═══ SUPPLIED DATA ═══

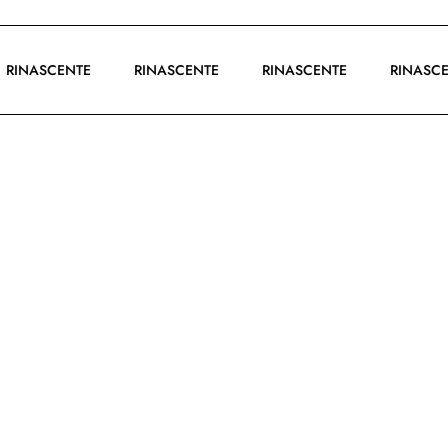
RINASCENTE
RINASCENTE
RINASCENTE
RINA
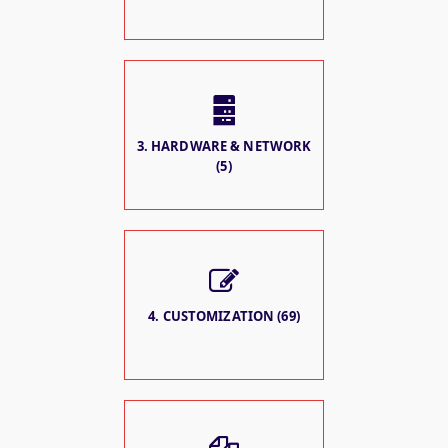
3. HARDWARE & NETWORK
(5)
4. CUSTOMIZATION (69)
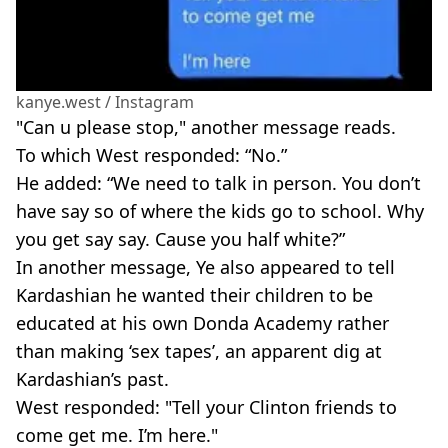
kanye.west / Instagram
"Can u please stop," another message r
eads.
To which West responded: “No.”
He added: “We need to talk in person. You don’t
have say so of where the kids go to school. Why
you get say say. Cause you half white?”
In another message, Ye also appeared to tell
Kardashian
he wanted their children to be
educated at his own
Donda
Academy rather
than making ‘sex tapes’, an apparent dig at
Kardashian
’s past.
West responded: "Tell your Clinton friends to
come get me. I’m here."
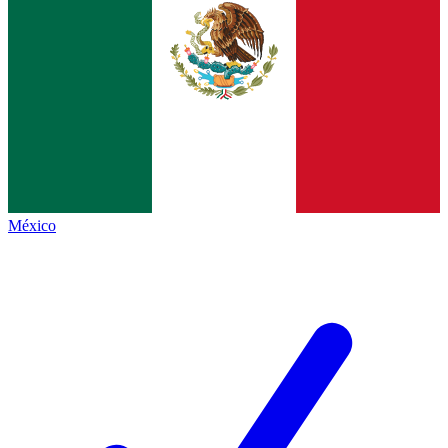
México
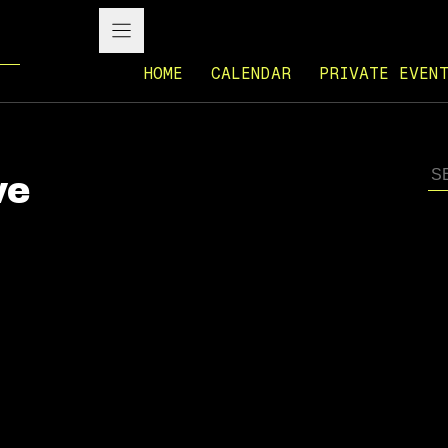
HOME
CALENDAR
PRIVATE EVEN
ve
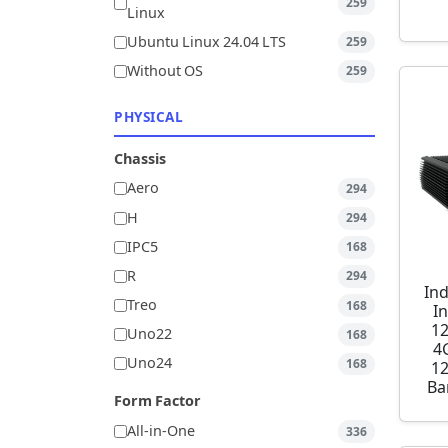
259
Linux
Ubuntu Linux 24.04 LTS
259
Without OS
259
PHYSICAL
Chassis
Aero
294
H
294
IPC5
168
R
294
Ind
Treo
168
I
1
Uno22
168
4
Uno24
168
1
Ba
Form Factor
All-in-One
336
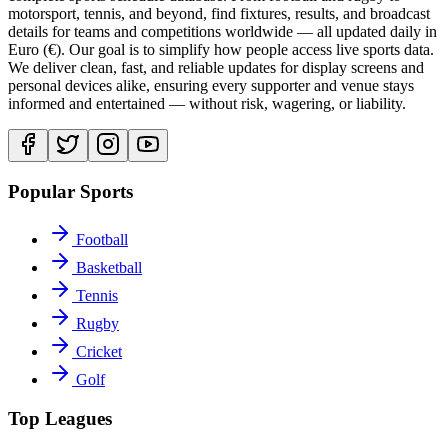
motorsport, tennis, and beyond, find fixtures, results, and broadcast
details for teams and competitions worldwide — all updated daily in
Euro (€). Our goal is to simplify how people access live sports data.
We deliver clean, fast, and reliable updates for display screens and
personal devices alike, ensuring every supporter and venue stays
informed and entertained — without risk, wagering, or liability.
Popular Sports
Football
Basketball
Tennis
Rugby
Cricket
Golf
Top Leagues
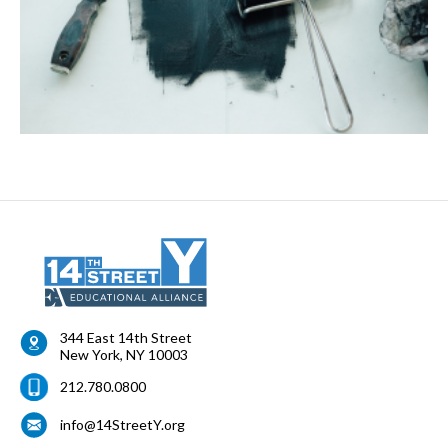
344 East 14th Street
New York
,
NY
10003
212.780.0800
info@14StreetY.org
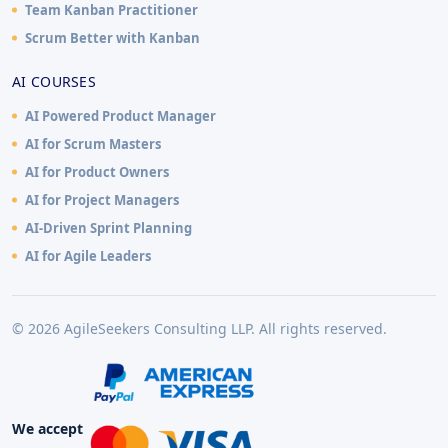
Team Kanban Practitioner
Scrum Better with Kanban
AI COURSES
AI Powered Product Manager
AI for Scrum Masters
AI for Product Owners
AI for Project Managers
AI-Driven Sprint Planning
AI for Agile Leaders
© 2026 AgileSeekers Consulting LLP. All rights reserved.
We accept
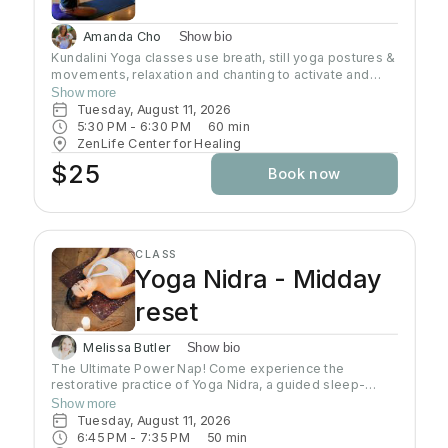
Amanda Cho
Show bio
Kundalini Yoga classes use breath, still yoga postures &
movements, relaxation and chanting to activate and
flow stored Kundalini energy to support energy
Show more
systems within & around the body, calm the mind, and
Tuesday, August 11, 2026
uplift the spirit. Stronger balanced energy increases
5:30 PM
 - 
6:30 PM
60
min
self-awareness and self-empowerment for More Joy!
ZenLife Center for Healing
Wear comfortable clothing you can move in!
$25
Book now
Headcovers over crown are optional. Gain more energy
barefoot.
CLASS
Yoga Nidra - Midday
reset
Melissa Butler
Show bio
The Ultimate Power Nap! Come experience the
restorative practice of Yoga Nidra, a guided sleep-
based meditation where we will release energy from
Show more
the body with gentle movement, then slip into blissful
Tuesday, August 11, 2026
Nidra, accessing deeper states of consciousness
6:45 PM
 - 
7:35 PM
50
min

═══

• _EXERCISE_
Above are some lines. Repeat exactly, and only, those from the line that has "self-awareness and self-empowerment" through the line that has "The Ultimate Power Nap! Come experience the".

• _REPLY TO THE TASK_
self-awareness and self-empowerment for More Joy!
ZenLife Center for Healing
Wear comfortable clothing you can move in!
$25
Book now
Headcovers over crown are optional. Gain more energy
barefoot.
CLASS
Yoga Nidra - Midday
reset
Melissa Butler
Show bio
The Ultimate Power Nap! Come experience the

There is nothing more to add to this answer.